Meskipun cuaca cerah dan terasa terik, tapi Uzy merasa seperti disambar petir mendengar perkataan Paman Ali barusan. Uzy terperangah. Ia telah salah sangka, ternyata pikirannya bahwa Paman Ali lah yang membiayai dirinya untuk masuk kuliah telah keliru.
“A-aku pikir, Paman yang membayariku,” cetus Uzy setelah rasa terkejutnya mereda.
“Oh, bukan! Ibumu yang bayar. Paman hanya sanggup membantu biaya kuliah setiap semester saja,” jelas Paman Ali, meluruskan kesalahpahaman di pikiran Uzy.
“Nah, kita sudah sampai,” kata Paman Ali.
Uzy mengamati sekeliling. Jalan kecil beraspal tipis yang mereka lalui, khas perkampungan di pinggiran kota. Rumah-rumah yang dibangun tak beraturan arah depannya menambah keyakinan Uzy, bahwa tempat tinggal Paman Ali berada di tepi kota.

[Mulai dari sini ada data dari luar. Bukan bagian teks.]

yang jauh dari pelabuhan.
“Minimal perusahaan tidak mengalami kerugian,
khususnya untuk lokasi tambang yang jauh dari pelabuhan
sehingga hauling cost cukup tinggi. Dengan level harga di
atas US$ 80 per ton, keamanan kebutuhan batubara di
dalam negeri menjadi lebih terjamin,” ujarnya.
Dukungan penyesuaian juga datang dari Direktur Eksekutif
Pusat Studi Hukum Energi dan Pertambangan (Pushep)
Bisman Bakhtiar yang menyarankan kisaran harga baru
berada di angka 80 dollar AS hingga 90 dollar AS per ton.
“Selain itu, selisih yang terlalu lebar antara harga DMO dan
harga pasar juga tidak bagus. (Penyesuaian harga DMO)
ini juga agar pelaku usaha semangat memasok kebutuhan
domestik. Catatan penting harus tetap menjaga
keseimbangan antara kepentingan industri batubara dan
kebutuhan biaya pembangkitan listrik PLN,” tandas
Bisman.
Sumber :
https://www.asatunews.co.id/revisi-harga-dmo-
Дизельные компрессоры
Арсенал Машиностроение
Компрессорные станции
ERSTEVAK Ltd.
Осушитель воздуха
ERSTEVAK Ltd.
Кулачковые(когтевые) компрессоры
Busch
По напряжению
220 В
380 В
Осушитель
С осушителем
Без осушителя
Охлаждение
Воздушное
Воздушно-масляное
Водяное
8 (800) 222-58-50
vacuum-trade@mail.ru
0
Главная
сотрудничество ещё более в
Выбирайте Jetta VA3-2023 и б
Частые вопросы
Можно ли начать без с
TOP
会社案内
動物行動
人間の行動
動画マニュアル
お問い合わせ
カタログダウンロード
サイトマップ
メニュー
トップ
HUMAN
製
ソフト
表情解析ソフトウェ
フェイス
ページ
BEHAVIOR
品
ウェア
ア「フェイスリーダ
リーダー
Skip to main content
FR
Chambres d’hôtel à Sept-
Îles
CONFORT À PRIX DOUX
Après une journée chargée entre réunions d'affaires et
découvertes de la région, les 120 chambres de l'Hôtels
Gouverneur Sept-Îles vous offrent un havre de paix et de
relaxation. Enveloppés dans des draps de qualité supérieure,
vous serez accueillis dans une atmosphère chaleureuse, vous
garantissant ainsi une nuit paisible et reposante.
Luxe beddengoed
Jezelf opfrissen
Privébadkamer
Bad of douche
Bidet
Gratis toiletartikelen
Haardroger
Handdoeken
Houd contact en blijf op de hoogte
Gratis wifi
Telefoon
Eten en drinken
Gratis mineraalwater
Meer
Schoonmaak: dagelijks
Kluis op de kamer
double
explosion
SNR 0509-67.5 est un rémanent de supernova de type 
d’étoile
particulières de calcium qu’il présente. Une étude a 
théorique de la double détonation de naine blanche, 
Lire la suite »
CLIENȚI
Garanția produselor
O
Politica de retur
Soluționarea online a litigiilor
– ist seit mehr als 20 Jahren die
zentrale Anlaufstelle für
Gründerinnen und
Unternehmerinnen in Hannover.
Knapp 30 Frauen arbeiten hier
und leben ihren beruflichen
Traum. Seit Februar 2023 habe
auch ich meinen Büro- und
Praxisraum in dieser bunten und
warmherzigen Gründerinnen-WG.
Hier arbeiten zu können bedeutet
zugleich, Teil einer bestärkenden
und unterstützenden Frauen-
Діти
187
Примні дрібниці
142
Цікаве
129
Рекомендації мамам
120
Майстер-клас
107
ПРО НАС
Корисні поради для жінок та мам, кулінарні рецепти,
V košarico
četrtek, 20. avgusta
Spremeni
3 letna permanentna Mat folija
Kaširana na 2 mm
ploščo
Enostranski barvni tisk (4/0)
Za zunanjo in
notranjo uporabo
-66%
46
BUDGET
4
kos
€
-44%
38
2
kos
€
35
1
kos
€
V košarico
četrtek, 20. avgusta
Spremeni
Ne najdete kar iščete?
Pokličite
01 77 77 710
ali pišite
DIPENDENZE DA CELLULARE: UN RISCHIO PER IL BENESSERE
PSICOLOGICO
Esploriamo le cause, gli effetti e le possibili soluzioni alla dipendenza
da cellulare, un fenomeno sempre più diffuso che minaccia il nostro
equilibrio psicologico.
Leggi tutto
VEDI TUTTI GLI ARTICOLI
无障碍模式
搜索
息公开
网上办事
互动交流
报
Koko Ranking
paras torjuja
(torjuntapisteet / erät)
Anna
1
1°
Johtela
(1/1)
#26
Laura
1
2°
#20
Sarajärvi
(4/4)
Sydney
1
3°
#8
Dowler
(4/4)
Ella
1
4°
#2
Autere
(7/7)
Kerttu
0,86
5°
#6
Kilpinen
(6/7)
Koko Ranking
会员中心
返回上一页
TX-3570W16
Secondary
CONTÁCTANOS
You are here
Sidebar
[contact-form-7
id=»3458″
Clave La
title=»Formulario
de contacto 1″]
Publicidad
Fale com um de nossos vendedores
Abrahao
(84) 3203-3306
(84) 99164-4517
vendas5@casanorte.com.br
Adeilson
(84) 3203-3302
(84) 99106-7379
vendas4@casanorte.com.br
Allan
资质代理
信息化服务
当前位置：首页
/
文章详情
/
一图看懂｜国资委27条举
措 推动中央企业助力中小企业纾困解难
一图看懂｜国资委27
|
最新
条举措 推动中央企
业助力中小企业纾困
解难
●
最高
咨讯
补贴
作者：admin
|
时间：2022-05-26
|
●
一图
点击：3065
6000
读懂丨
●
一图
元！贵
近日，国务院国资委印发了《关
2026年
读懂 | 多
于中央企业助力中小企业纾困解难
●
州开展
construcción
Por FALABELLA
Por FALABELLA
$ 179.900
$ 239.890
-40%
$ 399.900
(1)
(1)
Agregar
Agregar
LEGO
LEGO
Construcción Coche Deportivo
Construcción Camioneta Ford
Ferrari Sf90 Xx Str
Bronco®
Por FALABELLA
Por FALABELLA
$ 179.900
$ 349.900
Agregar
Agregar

Sepeda motor Paman Ali berhenti di depan sebuah rumah dengan halaman yang cukup besar. Beberapa pohon besar tumbuh di depan rumah. Ditilik dari gaya bangunannya, memang itu rumah tua.
“Ayo masuk,” ajak Paman setelah melepaskan helm dan jaketnya.
Uzy mengikuti langkah Paman Ali mendekati pintu rumah.
“Bu! Bu! Assalamu’alaikum,” seru Paman Ali sambil mengetuk pintu keras-keras.
Setelah menunggu sejenak, ada langkah-langkah kaki yang berlari ke arah pintu depan. Bunyi anak kunci diputar menyusul setelahnya. Pintu terbuka, seorang wanita paruh baya bertubuh gemuk muncul di hadapan. Senyumnya terkembang saat melihat Uzy dan Paman Ali.
“Wa’alaikumussalam. Sudah pulang, Pak? Tadi Ibu sedang mengambil jemuran pakaian di belakang,” ocehnya dengan suara ramah.
“Uzy, ini bibimu,” kata Paman Ali seraya menoleh ke arah Uzy.
“Assalamu’alaikum, Bi. Apa kabar?” sapa Uzy sopan.